▶ The problem
Rewrite the lines of the rows below as a numbered list, skipping any blank lines. Begin at the line that contains "family: Gonypetidae" and stop after the line that contains "phylum: Mollusca".

▶ Dataset
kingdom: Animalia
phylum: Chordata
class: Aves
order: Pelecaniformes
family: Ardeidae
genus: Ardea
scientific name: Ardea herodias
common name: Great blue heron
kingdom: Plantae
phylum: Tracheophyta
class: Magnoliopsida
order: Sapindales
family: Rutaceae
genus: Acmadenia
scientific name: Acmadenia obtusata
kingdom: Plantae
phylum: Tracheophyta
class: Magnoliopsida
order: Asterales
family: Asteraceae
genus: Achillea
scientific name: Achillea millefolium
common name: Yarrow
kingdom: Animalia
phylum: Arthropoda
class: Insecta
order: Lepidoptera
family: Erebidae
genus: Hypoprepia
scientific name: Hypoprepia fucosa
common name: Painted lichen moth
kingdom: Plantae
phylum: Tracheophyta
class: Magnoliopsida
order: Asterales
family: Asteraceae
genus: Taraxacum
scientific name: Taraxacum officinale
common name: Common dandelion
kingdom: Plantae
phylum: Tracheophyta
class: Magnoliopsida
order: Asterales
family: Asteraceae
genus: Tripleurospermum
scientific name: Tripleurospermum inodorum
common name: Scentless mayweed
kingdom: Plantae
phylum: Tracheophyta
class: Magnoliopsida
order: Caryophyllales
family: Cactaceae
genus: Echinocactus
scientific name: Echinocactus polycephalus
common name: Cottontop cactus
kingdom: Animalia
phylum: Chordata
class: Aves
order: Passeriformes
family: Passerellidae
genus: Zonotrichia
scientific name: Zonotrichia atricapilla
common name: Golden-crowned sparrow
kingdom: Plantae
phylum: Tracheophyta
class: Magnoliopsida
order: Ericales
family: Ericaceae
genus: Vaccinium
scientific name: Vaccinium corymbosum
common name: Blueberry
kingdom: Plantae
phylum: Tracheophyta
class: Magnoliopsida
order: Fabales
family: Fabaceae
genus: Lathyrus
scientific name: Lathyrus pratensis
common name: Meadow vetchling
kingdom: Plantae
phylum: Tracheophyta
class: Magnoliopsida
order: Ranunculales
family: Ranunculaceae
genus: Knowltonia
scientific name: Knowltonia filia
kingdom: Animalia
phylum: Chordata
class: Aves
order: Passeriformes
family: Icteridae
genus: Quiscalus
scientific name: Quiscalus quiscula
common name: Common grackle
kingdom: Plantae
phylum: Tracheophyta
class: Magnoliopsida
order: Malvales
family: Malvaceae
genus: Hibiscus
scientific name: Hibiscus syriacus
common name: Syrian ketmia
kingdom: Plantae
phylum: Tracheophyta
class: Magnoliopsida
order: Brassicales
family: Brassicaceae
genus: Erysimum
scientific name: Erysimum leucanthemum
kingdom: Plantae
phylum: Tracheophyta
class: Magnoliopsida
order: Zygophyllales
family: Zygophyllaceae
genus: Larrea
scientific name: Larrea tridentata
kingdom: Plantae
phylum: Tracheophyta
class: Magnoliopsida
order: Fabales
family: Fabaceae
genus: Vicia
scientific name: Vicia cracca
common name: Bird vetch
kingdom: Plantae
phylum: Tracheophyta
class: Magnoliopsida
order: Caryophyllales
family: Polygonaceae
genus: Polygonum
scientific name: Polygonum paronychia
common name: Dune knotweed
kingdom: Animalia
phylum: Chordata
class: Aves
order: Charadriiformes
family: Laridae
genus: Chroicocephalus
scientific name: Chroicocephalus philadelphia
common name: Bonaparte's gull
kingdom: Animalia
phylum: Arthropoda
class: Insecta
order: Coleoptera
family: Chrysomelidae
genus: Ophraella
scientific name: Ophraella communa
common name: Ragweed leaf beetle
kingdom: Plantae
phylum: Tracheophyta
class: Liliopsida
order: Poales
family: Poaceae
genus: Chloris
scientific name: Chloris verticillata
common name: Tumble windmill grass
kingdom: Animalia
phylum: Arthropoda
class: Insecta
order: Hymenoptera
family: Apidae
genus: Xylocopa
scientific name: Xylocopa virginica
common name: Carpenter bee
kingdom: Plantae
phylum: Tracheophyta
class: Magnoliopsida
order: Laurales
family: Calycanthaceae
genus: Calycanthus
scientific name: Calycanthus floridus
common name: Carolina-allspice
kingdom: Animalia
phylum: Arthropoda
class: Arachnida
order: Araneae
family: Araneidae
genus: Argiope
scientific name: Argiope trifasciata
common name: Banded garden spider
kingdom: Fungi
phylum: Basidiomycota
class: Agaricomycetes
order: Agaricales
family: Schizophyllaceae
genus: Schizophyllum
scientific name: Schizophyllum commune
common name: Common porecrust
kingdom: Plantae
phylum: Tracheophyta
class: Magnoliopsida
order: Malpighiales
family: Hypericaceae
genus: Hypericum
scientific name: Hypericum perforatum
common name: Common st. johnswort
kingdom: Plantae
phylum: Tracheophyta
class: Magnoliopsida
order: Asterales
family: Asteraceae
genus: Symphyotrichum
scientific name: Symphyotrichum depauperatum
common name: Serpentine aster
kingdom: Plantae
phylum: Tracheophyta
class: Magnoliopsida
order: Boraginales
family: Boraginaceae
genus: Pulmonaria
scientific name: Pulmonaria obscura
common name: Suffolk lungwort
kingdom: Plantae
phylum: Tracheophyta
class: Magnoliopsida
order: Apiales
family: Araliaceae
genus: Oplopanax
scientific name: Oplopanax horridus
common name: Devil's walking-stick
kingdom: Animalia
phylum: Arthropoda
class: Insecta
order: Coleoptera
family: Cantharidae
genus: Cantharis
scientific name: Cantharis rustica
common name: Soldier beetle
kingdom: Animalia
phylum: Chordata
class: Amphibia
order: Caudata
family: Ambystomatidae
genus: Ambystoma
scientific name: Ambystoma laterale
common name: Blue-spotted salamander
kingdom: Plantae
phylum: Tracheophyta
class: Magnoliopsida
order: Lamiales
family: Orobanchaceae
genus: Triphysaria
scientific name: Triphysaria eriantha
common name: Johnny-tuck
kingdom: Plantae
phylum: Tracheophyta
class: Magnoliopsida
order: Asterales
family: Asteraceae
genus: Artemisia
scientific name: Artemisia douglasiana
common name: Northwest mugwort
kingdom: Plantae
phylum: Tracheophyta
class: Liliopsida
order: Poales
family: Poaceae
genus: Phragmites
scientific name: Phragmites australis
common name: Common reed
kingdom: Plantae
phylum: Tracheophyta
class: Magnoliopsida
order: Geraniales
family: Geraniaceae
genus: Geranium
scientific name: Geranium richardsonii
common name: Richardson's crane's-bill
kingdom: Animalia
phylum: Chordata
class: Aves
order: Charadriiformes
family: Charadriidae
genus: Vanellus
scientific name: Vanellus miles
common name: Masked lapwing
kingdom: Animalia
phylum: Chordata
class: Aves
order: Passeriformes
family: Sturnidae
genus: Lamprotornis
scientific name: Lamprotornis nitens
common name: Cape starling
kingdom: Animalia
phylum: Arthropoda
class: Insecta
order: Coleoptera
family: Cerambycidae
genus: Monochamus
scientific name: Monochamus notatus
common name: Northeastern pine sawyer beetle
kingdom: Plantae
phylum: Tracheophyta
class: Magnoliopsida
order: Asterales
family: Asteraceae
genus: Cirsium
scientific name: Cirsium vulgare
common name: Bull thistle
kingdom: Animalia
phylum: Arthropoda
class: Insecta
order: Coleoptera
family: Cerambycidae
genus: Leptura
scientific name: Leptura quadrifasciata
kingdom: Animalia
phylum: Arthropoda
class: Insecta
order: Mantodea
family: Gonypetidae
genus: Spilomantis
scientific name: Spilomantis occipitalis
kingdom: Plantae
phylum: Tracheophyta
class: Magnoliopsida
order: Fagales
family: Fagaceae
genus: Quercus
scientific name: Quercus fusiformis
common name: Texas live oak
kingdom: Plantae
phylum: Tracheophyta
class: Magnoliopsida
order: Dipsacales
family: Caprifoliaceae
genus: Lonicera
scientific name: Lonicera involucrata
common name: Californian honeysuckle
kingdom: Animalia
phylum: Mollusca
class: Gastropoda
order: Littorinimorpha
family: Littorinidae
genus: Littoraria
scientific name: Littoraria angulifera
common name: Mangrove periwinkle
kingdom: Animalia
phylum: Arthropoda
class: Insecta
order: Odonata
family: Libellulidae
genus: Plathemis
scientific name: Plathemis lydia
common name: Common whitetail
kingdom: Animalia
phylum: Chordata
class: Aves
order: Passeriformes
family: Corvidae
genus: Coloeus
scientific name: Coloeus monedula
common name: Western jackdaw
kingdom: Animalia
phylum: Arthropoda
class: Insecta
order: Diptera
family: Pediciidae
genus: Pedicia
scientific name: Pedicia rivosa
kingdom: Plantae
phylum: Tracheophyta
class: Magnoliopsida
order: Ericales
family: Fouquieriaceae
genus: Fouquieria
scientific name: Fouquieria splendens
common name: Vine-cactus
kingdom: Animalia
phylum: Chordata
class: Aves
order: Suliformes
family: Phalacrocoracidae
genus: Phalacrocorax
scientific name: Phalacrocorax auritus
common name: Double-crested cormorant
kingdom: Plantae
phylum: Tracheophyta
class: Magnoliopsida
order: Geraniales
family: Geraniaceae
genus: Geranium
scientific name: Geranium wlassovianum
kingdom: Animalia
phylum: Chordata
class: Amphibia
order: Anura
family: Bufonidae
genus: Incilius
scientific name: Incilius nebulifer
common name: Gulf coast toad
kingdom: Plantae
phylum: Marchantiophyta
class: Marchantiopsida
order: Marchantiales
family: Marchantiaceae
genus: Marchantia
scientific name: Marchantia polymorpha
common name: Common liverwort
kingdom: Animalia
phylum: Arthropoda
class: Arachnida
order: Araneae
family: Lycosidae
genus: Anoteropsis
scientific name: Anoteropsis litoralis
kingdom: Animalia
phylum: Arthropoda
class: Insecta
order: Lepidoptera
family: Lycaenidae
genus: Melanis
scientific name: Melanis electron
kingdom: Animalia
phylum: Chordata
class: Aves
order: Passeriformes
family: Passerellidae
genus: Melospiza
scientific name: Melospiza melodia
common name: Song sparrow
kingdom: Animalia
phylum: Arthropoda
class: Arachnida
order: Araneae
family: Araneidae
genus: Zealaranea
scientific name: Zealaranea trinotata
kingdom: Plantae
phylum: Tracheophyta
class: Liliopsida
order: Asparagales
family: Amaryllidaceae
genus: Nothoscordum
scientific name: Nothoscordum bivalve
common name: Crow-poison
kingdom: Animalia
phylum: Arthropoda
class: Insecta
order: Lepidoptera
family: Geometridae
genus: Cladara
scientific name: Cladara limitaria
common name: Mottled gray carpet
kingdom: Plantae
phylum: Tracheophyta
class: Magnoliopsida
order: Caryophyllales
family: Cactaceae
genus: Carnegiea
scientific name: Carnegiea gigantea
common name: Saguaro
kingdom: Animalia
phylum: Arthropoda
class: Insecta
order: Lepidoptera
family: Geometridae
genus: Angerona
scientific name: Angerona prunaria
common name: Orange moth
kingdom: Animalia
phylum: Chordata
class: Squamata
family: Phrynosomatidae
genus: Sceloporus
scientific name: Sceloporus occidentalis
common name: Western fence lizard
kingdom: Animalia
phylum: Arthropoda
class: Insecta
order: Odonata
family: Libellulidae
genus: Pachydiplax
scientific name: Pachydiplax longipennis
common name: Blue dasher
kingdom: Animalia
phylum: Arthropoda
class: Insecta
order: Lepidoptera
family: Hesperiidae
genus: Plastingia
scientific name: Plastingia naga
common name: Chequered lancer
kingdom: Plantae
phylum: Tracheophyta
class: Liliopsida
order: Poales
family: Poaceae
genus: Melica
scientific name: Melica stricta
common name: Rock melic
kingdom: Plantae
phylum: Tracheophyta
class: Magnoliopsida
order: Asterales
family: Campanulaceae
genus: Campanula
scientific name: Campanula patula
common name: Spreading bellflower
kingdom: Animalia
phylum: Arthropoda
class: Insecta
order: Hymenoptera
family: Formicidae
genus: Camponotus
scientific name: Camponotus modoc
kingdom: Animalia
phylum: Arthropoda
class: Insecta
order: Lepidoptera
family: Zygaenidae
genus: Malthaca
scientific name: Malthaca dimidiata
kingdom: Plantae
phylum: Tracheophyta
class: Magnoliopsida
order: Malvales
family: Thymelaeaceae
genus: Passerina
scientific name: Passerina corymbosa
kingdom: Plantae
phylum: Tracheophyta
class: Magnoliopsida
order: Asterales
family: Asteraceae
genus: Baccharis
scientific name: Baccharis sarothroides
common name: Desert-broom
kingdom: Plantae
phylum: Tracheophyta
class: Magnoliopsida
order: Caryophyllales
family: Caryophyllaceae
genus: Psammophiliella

▶ Exercise response
1. family: Gonypetidae
2. genus: Spilomantis
3. scientific name: Spilomantis occipitalis
4. kingdom: Plantae
5. phylum: Tracheophyta
6. class: Magnoliopsida
7. order: Fagales
8. family: Fagaceae
9. genus: Quercus
10. scientific name: Quercus fusiformis
11. common name: Texas live oak
12. kingdom: Plantae
13. phylum: Tracheophyta
14. class: Magnoliopsida
15. order: Dipsacales
16. family: Caprifoliaceae
17. genus: Lonicera
18. scientific name: Lonicera involucrata
19. common name: Californian honeysuckle
20. kingdom: Animalia
21. phylum: Mollusca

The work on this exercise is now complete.